ABSTRACT

Habermas has always supposed that his description of modernity's ‘unfinished project’ of democratic Enlightenment indicates a real appreciation of the diversity of modernizing processes against the one-sidedness of the dialectic of Enlightenment thesis. He has wanted to expand our comprehension of the complexity of the Enlightenment's rationalizing potentials and to promote the normativity of the interactive rationality that underpins the legitimacy of democratic power against the hegemonic tendencies of an instrumentalizing reason. However, some of Habermas’ critics maintain that this attempt to widen the interpretation of its rationality potentials still fails to capture the extent of the impact of the Enlightenment.
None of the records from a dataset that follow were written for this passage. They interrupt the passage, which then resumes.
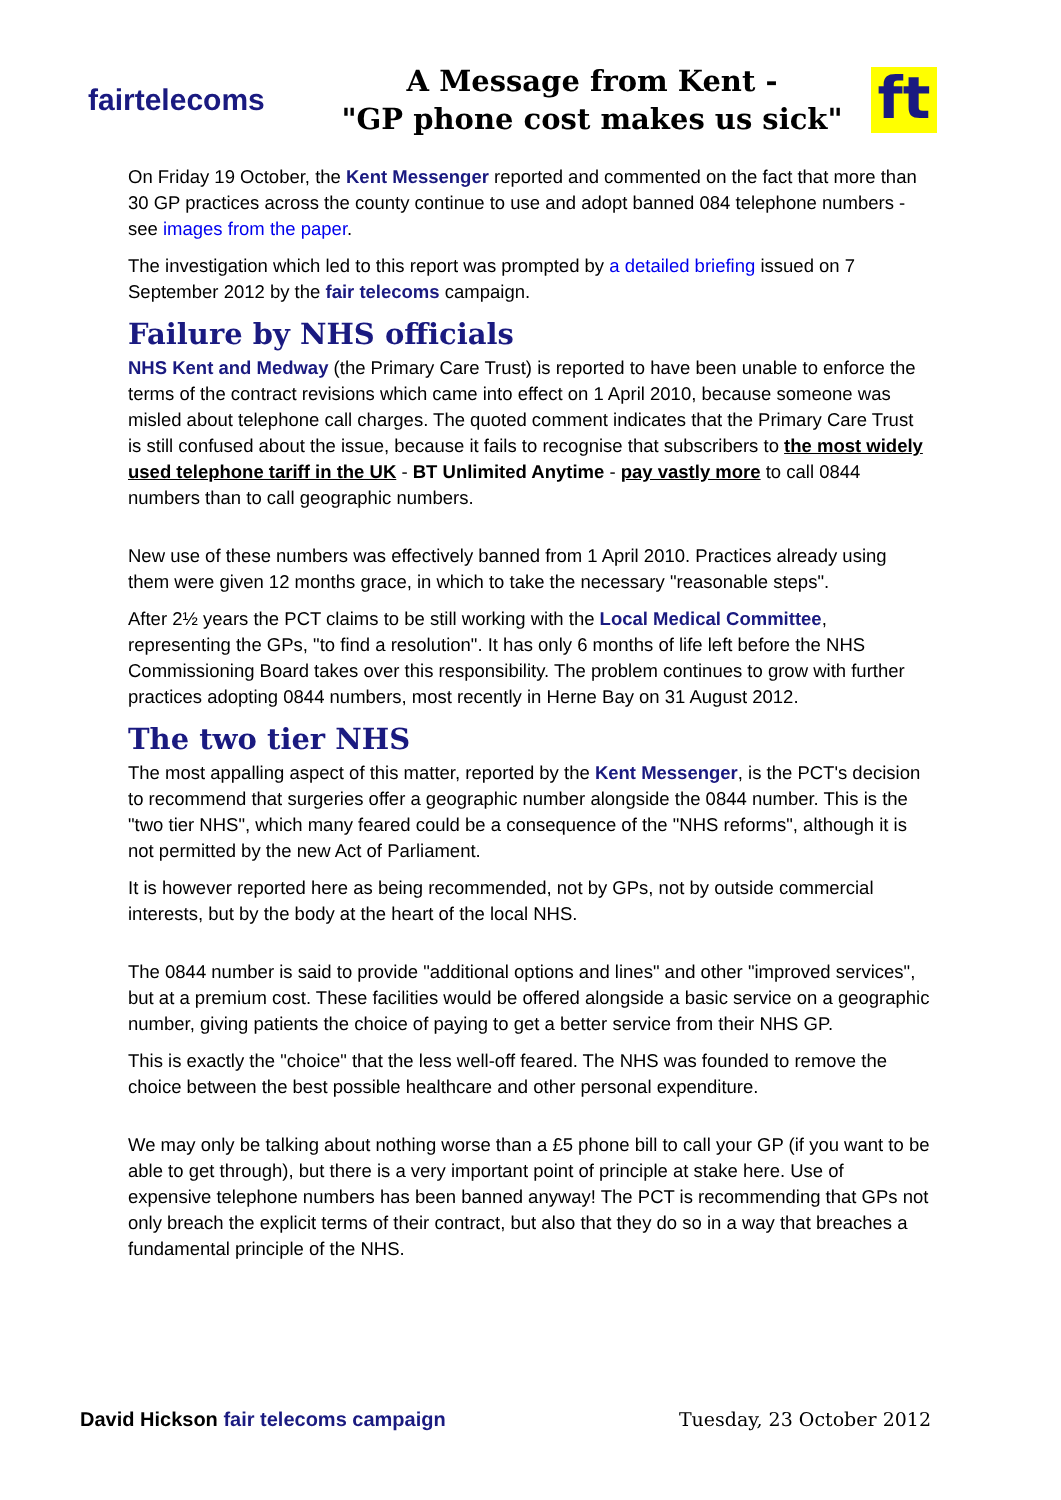fairtelecoms
A Message from Kent -
"GP phone cost makes us sick"
ft
On Friday 19 October, the Kent Messenger reported and commented on the fact that more than 30 GP practices across the county continue to use and adopt banned 084 telephone numbers - see images from the paper.
The investigation which led to this report was prompted by a detailed briefing issued on 7 September 2012 by the fair telecoms campaign.
Failure by NHS officials
NHS Kent and Medway (the Primary Care Trust) is reported to have been unable to enforce the terms of the contract revisions which came into effect on 1 April 2010, because someone was misled about telephone call charges. The quoted comment indicates that the Primary Care Trust is still confused about the issue, because it fails to recognise that subscribers to the most widely used telephone tariff in the UK - BT Unlimited Anytime - pay vastly more to call 0844 numbers than to call geographic numbers.
New use of these numbers was effectively banned from 1 April 2010. Practices already using them were given 12 months grace, in which to take the necessary "reasonable steps".
After 2½ years the PCT claims to be still working with the Local Medical Committee, representing the GPs, "to find a resolution". It has only 6 months of life left before the NHS Commissioning Board takes over this responsibility. The problem continues to grow with further practices adopting 0844 numbers, most recently in Herne Bay on 31 August 2012.
The two tier NHS
The most appalling aspect of this matter, reported by the Kent Messenger, is the PCT's decision to recommend that surgeries offer a geographic number alongside the 0844 number. This is the "two tier NHS", which many feared could be a consequence of the "NHS reforms", although it is not permitted by the new Act of Parliament.
It is however reported here as being recommended, not by GPs, not by outside commercial interests, but by the body at the heart of the local NHS.
The 0844 number is said to provide "additional options and lines" and other "improved services", but at a premium cost. These facilities would be offered alongside a basic service on a geographic number, giving patients the choice of paying to get a better service from their NHS GP.
This is exactly the "choice" that the less well-off feared. The NHS was founded to remove the choice between the best possible healthcare and other personal expenditure.
We may only be talking about nothing worse than a £5 phone bill to call your GP (if you want to be able to get through), but there is a very important point of principle at stake here. Use of expensive telephone numbers has been banned anyway! The PCT is recommending that GPs not only breach the explicit terms of their contract, but also that they do so in a way that breaches a fundamental principle of the NHS.
David Hickson fair telecoms campaign
Tuesday, 23 October 2012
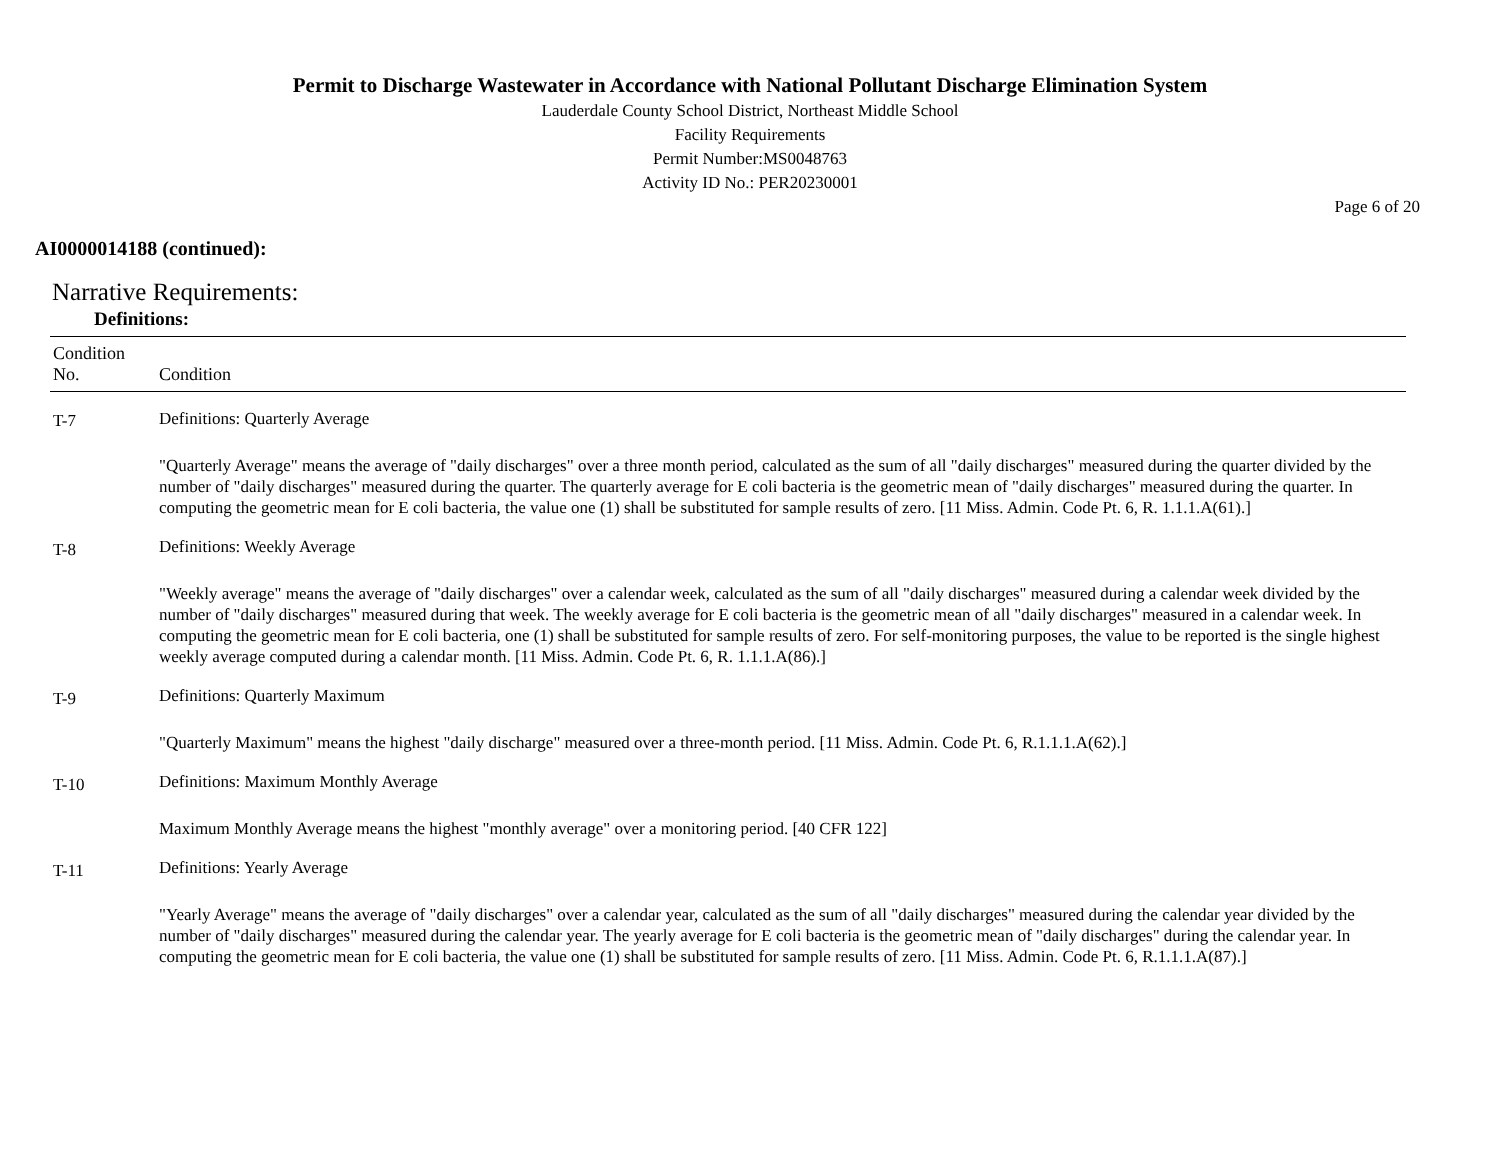Permit to Discharge Wastewater in Accordance with National Pollutant Discharge Elimination System
Lauderdale County School District, Northeast Middle School
Facility Requirements
Permit Number:MS0048763
Activity ID No.: PER20230001
Page 6 of 20
AI0000014188 (continued):
Narrative Requirements:
Definitions:
| Condition No. | Condition |
| --- | --- |
| T-7 | Definitions: Quarterly Average "Quarterly Average" means the average of "daily discharges" over a three month period, calculated as the sum of all "daily discharges" measured during the quarter divided by the number of "daily discharges" measured during the quarter. The quarterly average for E coli bacteria is the geometric mean of "daily discharges" measured during the quarter. In computing the geometric mean for E coli bacteria, the value one (1) shall be substituted for sample results of zero. [11 Miss. Admin. Code Pt. 6, R. 1.1.1.A(61).] |
| T-8 | Definitions: Weekly Average "Weekly average" means the average of "daily discharges" over a calendar week, calculated as the sum of all "daily discharges" measured during a calendar week divided by the number of "daily discharges" measured during that week. The weekly average for E coli bacteria is the geometric mean of all "daily discharges" measured in a calendar week. In computing the geometric mean for E coli bacteria, one (1) shall be substituted for sample results of zero. For self-monitoring purposes, the value to be reported is the single highest weekly average computed during a calendar month. [11 Miss. Admin. Code Pt. 6, R. 1.1.1.A(86).] |
| T-9 | Definitions: Quarterly Maximum "Quarterly Maximum" means the highest "daily discharge" measured over a three-month period. [11 Miss. Admin. Code Pt. 6, R.1.1.1.A(62).] |
| T-10 | Definitions: Maximum Monthly Average Maximum Monthly Average means the highest "monthly average" over a monitoring period. [40 CFR 122] |
| T-11 | Definitions: Yearly Average "Yearly Average" means the average of "daily discharges" over a calendar year, calculated as the sum of all "daily discharges" measured during the calendar year divided by the number of "daily discharges" measured during the calendar year. The yearly average for E coli bacteria is the geometric mean of "daily discharges" during the calendar year. In computing the geometric mean for E coli bacteria, the value one (1) shall be substituted for sample results of zero. [11 Miss. Admin. Code Pt. 6, R.1.1.1.A(87).] |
Johann Arnason, for instance, considers that an expanded account of its rationalizing trajectories is too narrow a frame within which to appreciate Enlightenment's full significance. 1 Habermas, Arnason maintains, has overlooked the on-going cultural tensions released by the legacies of Enlightenment reason that not only conflict with its original self-interpretations, but also challenge its capacity to set itself up as modernity's incomplete project. For Arnason, the Romantic structures of consciousness that are also a part of our cultural inheritances constitute such a response. A Romantic consciousness signals a determination to interrupt, not complete, the rationalizing project of modernity. It craves recognition for the beautiful uniqueness of each subject and discovers an intolerable authoritarianism in the Enlightenment's insatiable demand for reasons.